Die Torwart-Diskussion beim FC Bayern nimmt nach der Heimniederlage gegen den FC Augsburg weiter Fahrt auf – und Didi Hamann findet dabei deutliche Worte.
Der Sky-Experte traut Jonas Urbig die Nachfolge von Manuel Neuer nicht zu und stellt zugleich die strategischen Entscheidungen der Münchner Verantwortlichen infrage. Für Hamann war der jüngste Auftritt des 22-Jährigen kein Ausrutscher, sondern ein weiteres Indiz dafür, dass es für die ganz große Rolle beim Rekordmeister noch nicht reicht.
Hamann sieht strukturelles Problem bei Urbig

Auslöser der Debatte war Urbigs folgenschwerer Fehler in der 75. Minute, als er beim Eckball unter dem Ball hindurchsprang und damit den Ausgleich für Augsburg einleitete. Für Hamann war jedoch nicht nur diese Szene ausschlaggebend. Auch in anderen Situationen wirkte der junge Keeper unsicher, etwa beim Abpraller gegen Alexis Claude-Maurice, der beinahe zum nächsten Gegentor geführt hätte.
Bei Sky90 wurde Hamann deshalb grundsätzlich: „Du brauchst einen robusten Torhüter, auf den du dich verlassen kannst.“ Zwar räumte der 51-Jährige ein, dass Urbig sich noch entwickeln könne, schob aber nach: „Ich habe Bedenken, ob er das schon nächste Saison könnte.“ Vor allem die fehlende Spielpraxis sieht Hamann als zentrales Problem. „Auf der Bank wirst du kein besserer Torhüter, die Erfahrung kriegst du nur im Spiel. Sollte Neuer weitermachen, hat er in zweieinhalb Jahren kaum gehalten – wie soll das gehen?“
Sein Fazit fällt entsprechend hart aus: „Ich glaube nicht, dass Urbig bei Bayern mal die Nummer eins werden kann.“
Kritik an Bayerns Transferpolitik: Donnarumma als verpasste Chance
Noch deutlicher wurde Hamann mit Blick auf die strategische Planung der Bayern. Sollte Manuel Neuer seine Karriere im Sommer tatsächlich beenden, sieht er den Rekordmeister vor einem ernsthaften Problem. Ein Problem, das aus seiner Sicht vermeidbar gewesen wäre.

Arbeitsauftrag 1
Beantworte anhand des Texts zur Torwart-Diskussion beim FC Bayern:
(a) In welcher Spielminute unterlief Urbig der Fehler beim Eckball?
(b) Wie alt ist Hamann laut Text?
(c) Welchen Torhüter nennt die Zwischenüberschrift als verpasste Chance?
Arbeitsauftrag 2
Tausche im Text zur Torwart-Diskussion beim FC Bayern "Eckball" gegen "Freistoß" und gib den Abschnitt wieder, der mit den Worten "Hamann sieht strukturelles" beginnt und nach "Gegentor geführt hätte." endet.
Arbeitsauftrag 3
Greife den Text zur Torwart-Diskussion beim FC Bayern nach seinem letzten Satz auf und führe ihn weiter.

Daten zur Prüfung
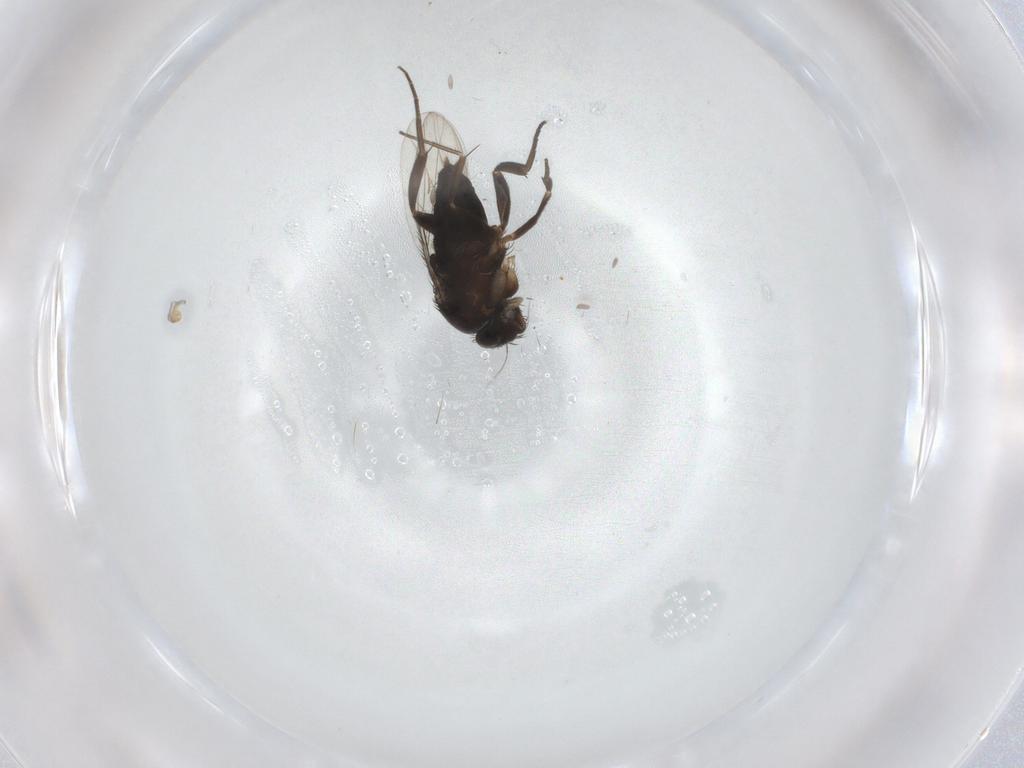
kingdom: Animalia
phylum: Arthropoda
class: Insecta
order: Diptera
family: Phoridae
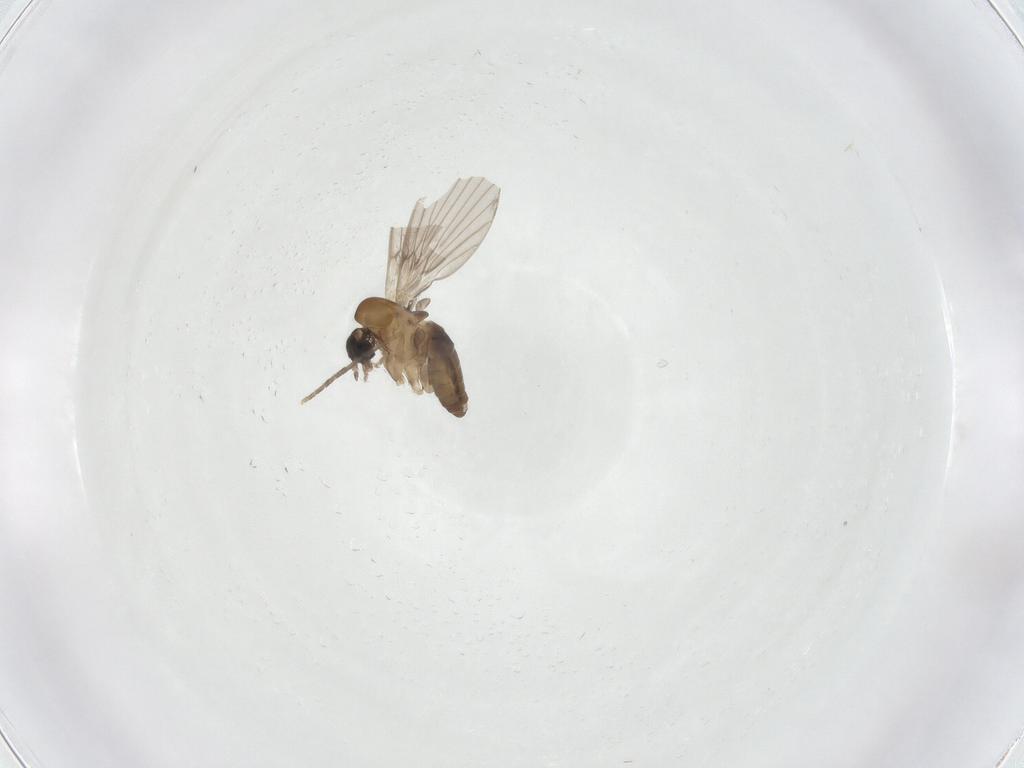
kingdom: Animalia
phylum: Arthropoda
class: Insecta
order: Diptera
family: Cecidomyiidae
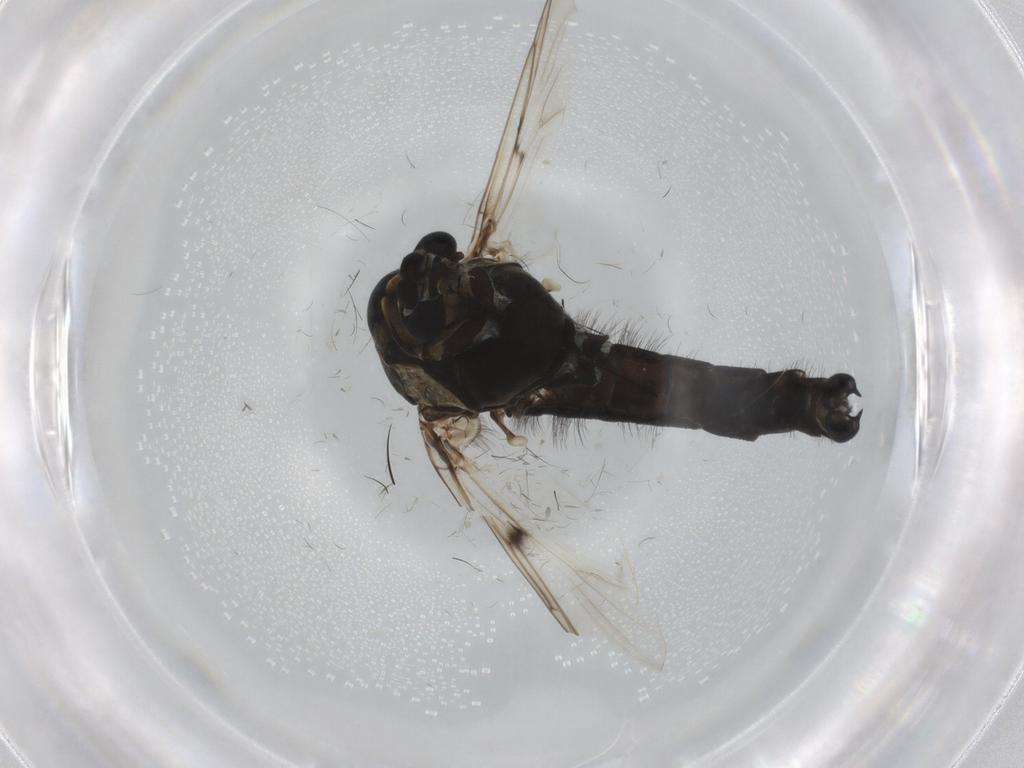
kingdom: Animalia
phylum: Arthropoda
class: Insecta
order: Diptera
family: Chironomidae
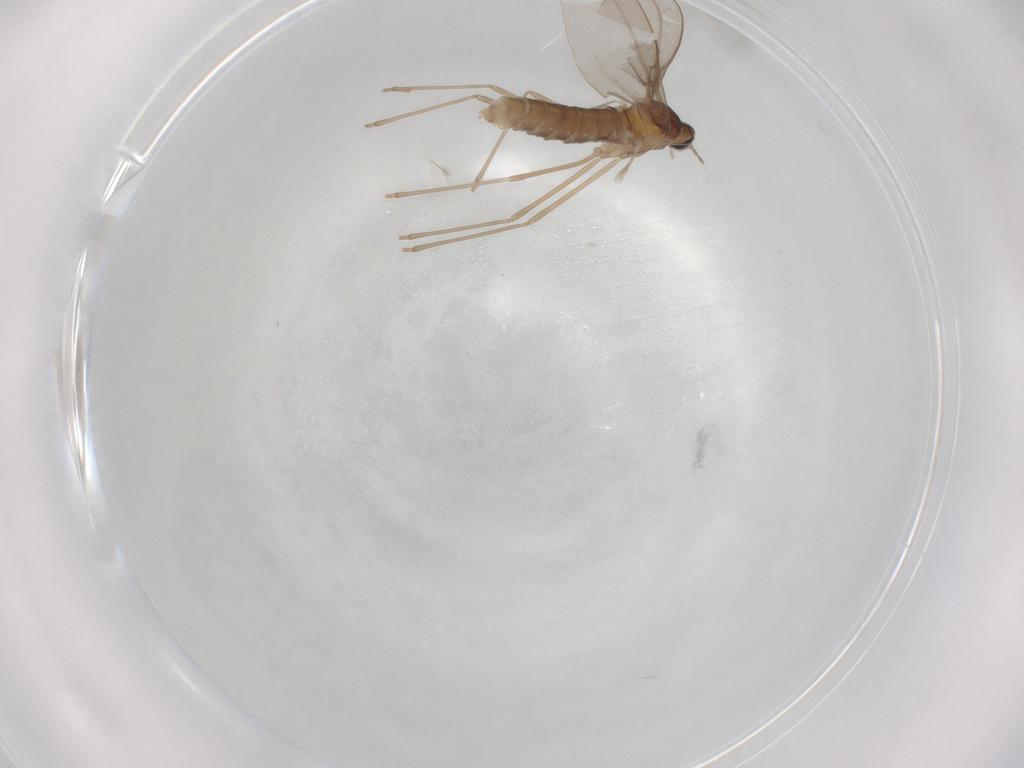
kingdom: Animalia
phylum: Arthropoda
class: Insecta
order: Diptera
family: Cecidomyiidae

Antwortteil 1
(a) In der 75. Minute.
(b) 51 Jahre.
(c) Donnarumma.

Antwortteil 2
Hamann sieht strukturelles Problem bei Urbig

Auslöser der Debatte war Urbigs folgenschwerer Fehler in der 75. Minute, als er beim Freistoß unter dem Ball hindurchsprang und damit den Ausgleich für Augsburg einleitete. Für Hamann war jedoch nicht nur diese Szene ausschlaggebend. Auch in anderen Situationen wirkte der junge Keeper unsicher, etwa beim Abpraller gegen Alexis Claude-Maurice, der beinahe zum nächsten Gegentor geführt hätte.

Antwortteil 3
„Ich hätte alles versucht, den Donnarumma zu holen“, erklärte Hamann und verwies dabei auf die finanziellen Dimensionen anderer Bayern-Verträge. Wenn der Klub bereit sei, hohe Summen für Vertragsverlängerungen und Gehälter in die Hand zu nehmen, müsse dies auch für die Torwartposition gelten. Für Hamann ist klar: „Das ist die wichtigste Position. Die Champions League wirst du nur gewinnen, wenn du eine Granate im Tor hast.“
Mit Gianluigi Donnarumma, der sich im Sommer für Manchester City entschieden hat, hätte Bayern laut Hamann „fünf oder sechs Jahre Ruhe“ gehabt. Stattdessen setzten die Münchner auf Neuer – und auf Urbig als perspektivischen Nachfolger. Ob dieser Plan aufgeht, darf nach den jüngsten Auftritten zumindest hinterfragt werden.